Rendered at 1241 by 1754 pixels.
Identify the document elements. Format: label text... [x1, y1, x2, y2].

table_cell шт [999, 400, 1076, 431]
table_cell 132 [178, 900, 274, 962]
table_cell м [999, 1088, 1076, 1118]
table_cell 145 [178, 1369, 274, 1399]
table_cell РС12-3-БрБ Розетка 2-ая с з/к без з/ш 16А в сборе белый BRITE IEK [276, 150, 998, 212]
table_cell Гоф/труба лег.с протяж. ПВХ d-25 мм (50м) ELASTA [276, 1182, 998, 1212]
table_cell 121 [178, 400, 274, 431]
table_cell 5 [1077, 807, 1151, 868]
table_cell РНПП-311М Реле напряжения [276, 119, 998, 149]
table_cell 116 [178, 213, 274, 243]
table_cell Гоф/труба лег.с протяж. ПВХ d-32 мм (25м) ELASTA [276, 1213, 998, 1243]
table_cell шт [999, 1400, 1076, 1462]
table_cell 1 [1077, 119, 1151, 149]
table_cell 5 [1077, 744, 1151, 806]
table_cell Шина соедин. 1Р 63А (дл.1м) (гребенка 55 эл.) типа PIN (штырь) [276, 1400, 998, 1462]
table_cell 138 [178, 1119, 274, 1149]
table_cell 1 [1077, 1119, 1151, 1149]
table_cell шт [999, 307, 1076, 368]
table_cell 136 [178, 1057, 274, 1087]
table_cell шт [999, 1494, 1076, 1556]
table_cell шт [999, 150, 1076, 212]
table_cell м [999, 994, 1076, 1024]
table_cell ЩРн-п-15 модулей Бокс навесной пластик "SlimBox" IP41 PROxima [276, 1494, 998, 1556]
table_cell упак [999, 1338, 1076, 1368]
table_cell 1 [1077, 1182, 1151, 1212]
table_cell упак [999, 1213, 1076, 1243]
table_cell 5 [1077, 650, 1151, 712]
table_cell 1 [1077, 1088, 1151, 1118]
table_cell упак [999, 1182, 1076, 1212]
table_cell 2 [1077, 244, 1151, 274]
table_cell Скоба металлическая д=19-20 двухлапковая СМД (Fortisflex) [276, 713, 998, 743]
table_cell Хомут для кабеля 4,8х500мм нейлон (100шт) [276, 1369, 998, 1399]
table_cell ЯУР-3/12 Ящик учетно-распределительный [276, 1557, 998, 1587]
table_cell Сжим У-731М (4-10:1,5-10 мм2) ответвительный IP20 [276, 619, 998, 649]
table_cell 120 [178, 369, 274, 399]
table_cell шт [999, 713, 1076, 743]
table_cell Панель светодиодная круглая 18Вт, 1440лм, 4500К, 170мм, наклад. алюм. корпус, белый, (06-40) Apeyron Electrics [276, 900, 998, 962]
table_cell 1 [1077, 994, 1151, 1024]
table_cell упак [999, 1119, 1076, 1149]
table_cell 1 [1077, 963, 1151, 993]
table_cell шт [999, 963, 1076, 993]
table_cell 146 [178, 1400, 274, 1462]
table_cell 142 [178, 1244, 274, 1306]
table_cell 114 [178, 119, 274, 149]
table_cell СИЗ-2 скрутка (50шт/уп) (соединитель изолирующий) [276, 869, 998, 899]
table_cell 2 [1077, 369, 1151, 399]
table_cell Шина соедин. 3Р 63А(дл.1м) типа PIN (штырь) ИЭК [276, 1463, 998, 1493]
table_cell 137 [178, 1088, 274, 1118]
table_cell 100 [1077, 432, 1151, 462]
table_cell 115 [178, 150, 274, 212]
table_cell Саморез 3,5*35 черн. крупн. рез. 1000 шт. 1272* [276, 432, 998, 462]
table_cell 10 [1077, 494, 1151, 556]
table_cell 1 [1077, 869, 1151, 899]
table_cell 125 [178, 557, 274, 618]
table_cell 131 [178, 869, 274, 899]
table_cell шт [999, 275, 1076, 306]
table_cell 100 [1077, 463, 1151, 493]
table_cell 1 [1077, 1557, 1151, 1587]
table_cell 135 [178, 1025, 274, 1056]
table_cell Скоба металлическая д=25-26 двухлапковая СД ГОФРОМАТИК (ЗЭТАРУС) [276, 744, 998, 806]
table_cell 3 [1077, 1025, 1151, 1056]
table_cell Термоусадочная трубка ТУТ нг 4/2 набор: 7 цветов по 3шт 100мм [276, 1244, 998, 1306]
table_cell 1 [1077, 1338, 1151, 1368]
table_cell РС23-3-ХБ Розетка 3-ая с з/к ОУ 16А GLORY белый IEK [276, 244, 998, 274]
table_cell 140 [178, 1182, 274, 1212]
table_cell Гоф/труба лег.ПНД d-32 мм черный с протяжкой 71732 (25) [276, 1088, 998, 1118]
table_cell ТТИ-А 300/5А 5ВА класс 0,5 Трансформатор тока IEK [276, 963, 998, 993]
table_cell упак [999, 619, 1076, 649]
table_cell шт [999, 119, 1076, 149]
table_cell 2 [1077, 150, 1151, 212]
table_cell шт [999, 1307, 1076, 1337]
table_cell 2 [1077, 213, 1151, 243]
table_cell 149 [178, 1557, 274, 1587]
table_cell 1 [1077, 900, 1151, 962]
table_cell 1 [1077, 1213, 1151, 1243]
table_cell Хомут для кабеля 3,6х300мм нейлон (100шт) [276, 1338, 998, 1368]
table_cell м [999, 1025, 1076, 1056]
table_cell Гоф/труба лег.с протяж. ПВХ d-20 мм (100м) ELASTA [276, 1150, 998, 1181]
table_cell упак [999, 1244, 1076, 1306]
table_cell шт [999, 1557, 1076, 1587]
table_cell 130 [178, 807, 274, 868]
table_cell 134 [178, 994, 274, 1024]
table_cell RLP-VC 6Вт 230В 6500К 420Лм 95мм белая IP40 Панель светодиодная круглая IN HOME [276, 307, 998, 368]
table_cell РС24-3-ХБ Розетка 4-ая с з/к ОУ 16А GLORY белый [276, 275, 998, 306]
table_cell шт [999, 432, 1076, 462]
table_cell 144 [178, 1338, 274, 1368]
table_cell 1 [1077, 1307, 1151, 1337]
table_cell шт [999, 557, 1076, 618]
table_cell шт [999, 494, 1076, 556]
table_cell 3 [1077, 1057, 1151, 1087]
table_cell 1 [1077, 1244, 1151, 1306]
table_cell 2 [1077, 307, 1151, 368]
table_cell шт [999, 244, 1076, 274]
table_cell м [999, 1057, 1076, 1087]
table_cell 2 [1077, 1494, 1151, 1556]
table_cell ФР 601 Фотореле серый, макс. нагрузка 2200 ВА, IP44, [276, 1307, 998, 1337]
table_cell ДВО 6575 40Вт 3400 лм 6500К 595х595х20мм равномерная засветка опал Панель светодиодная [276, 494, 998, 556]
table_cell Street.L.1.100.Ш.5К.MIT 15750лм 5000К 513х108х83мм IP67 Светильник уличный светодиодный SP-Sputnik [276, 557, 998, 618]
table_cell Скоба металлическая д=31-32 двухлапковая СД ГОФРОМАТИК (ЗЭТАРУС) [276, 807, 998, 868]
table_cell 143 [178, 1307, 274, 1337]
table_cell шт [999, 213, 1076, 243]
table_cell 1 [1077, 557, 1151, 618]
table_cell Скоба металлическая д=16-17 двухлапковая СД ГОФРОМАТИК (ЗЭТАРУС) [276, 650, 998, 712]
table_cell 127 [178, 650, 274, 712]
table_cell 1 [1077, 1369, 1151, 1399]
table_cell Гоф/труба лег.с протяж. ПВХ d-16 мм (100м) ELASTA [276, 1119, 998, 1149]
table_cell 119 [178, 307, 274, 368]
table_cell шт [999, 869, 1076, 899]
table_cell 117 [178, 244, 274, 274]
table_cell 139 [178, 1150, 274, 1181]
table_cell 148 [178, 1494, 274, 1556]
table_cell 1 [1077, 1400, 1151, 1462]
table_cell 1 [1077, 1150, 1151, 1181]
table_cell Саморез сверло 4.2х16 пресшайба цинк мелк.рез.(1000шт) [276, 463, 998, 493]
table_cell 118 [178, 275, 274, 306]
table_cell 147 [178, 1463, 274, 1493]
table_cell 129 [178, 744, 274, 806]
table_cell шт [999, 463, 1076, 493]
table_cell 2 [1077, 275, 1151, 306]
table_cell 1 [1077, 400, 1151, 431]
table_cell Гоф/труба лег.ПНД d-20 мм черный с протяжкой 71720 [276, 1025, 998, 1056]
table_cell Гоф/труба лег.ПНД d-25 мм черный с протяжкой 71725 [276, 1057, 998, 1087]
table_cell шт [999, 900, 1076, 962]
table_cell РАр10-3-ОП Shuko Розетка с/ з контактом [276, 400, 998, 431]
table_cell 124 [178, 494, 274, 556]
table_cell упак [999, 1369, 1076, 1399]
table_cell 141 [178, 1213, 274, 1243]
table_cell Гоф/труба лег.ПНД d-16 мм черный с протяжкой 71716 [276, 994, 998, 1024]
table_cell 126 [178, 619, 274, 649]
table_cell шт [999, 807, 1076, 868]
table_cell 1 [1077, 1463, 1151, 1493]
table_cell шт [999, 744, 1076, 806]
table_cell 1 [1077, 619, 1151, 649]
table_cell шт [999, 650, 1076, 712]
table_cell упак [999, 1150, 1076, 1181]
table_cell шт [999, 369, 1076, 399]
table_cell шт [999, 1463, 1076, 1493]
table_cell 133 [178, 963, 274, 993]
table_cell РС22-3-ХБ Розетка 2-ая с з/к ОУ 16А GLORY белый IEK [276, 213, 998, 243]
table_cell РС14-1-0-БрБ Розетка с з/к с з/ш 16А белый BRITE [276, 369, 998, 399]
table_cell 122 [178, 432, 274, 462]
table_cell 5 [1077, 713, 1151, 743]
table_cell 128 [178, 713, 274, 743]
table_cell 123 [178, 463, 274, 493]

## What you will do
Please copy out each line of the material that contains the string "протяжкой".

## Answer to this problem
table_cell Гоф/труба лег.ПНД d-32 мм черный с протяжкой 71732 (25) [276, 1088, 998, 1118]
table_cell Гоф/труба лег.ПНД d-20 мм черный с протяжкой 71720 [276, 1025, 998, 1056]
table_cell Гоф/труба лег.ПНД d-25 мм черный с протяжкой 71725 [276, 1057, 998, 1087]
table_cell Гоф/труба лег.ПНД d-16 мм черный с протяжкой 71716 [276, 994, 998, 1024]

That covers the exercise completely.